The U.S. Navy began to fortify the Atoll in January 1941 when it became clear that war with Japan was probable. The island was first attacked by the Japanese on Dec. 8, 1941, but did not fall until Dec. 23. The island was fiercely defended by only 519 U.S. military personnel with assistance from some of the approximately 1200 contractors on the island, most of whom were Chamorro from Guam. Eighty-one Marines, eight sailors and 82 civilian contractors were killed or wounded, while the Japanese lost almost 1000 men, two destroyers, a submarine, and 21 airplanes and suffered damage to seven additional ships in the attack on Wake. The Japanese took over the atoll and transferred 1221 Prisoners of War (POW) to Japan aboard a converted luxury liner. About one quarter of the civilian contractors remained on the island and 98 remaining prisoners were executed in October 1943. The island was repeatedly bombed by aircraft in 1942 and 1943 and was blockaded in summer of 1943, but no land assault was attempted. After Japan’s overall surrender two days earlier, Brigadier Gen. Sanderson accepted the surrender of Japanese forces on Wake on Sept. 4, 1945.
In 1949 the U.S. built a 2133 m (7000 ft.) paved runway, which has subsequently been lengthened to 3047 m. Wake Atoll has been used as a refueling stop by the U.S. military ever since WWII, and between 100-150 U.S. Air Force and contracting maintenance personnel remain on the island. Typhoons have struck the island repeatedly, including Olive (1952 – 180 mph), Sarah (1967 – 104 mph), Freda (1981 – 75 mph), and Ioke (2006 – 155 mph). Each of these typhoons caused significant damage and required subsequent reconstruction. In 1975 about 15,000 Vietnamese refugees passed through Wake Island.

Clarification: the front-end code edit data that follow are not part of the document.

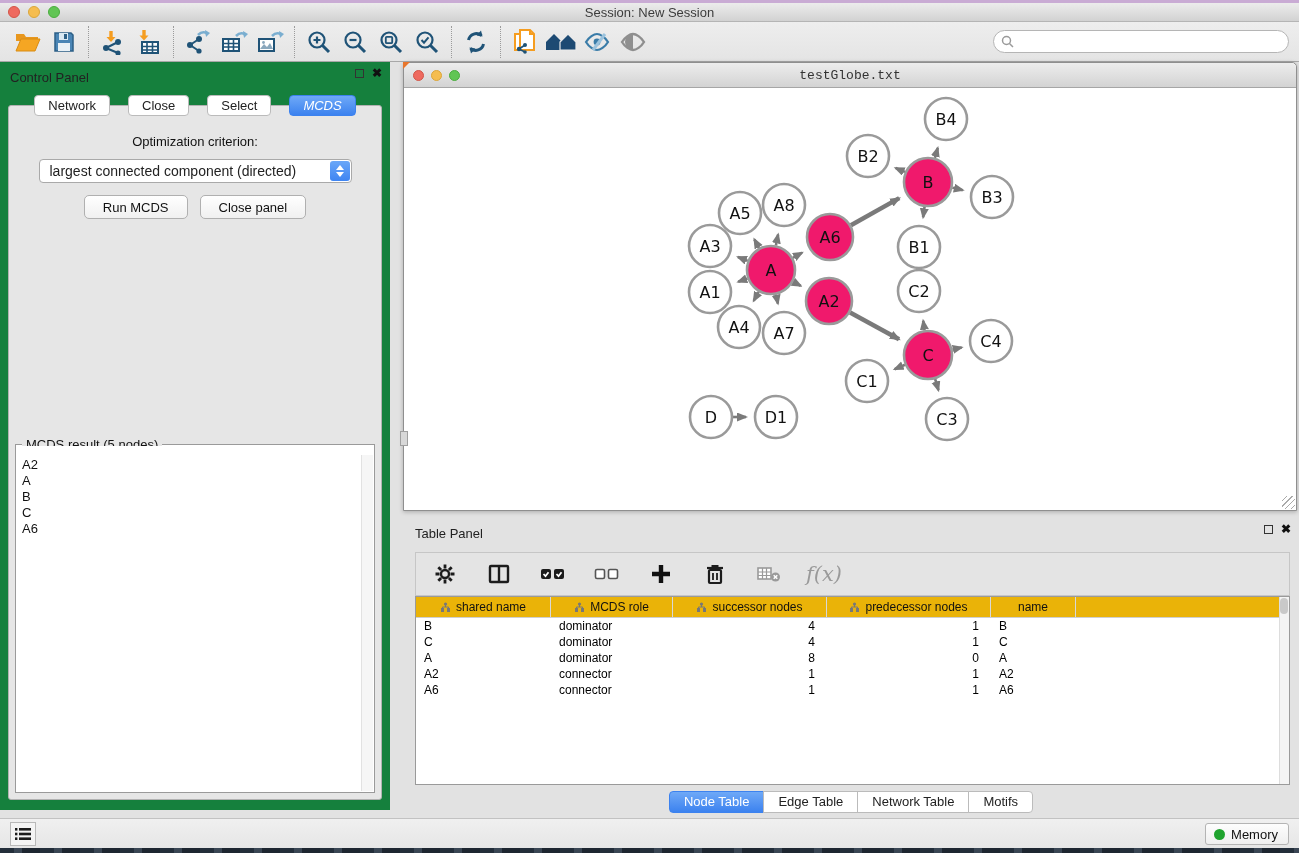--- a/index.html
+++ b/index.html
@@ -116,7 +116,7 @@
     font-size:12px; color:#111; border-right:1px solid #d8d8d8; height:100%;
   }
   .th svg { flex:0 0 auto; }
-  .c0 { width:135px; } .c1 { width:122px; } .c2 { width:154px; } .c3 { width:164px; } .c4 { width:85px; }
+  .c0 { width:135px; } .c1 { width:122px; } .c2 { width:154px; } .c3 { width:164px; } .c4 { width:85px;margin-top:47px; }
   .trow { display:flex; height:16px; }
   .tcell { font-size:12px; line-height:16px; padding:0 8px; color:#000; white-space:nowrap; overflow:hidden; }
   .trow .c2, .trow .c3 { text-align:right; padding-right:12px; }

Geologically, Wake Atoll is the northernmost of the Gilbert-Marshall Island chain and lies on some of the oldest seafloor in the world (< 160 Ma). No age dates are available for Wake Atoll, but Enewetak (Anewetak, Eniwetok), one of the closest of the other Marshall Islands, has been dated at 75.84-76.26 Ma. The Gilbert-Marshall chain is located on what is called the Darwin Rise, a large area of seafloor in the Central Pacific that is anomalously shallow for its age. Multibeam data show that Wake Atoll drops off steeply on all sides from 20 to 500 m and almost vertically at the NW corner, after the initial flat area in less than 25 m depth. No shelf structures occur between 25 and 300 m that would indicate previous sea level stands. However, the ridge that extends out from the SE corner of the island has a relatively low slope in depths greater than 500 m and, from nautical charts, appears to extend over 22 km to the east. Evidence of mass wasting is seen on the south and east sides of the island in 2000-3500 m water depths.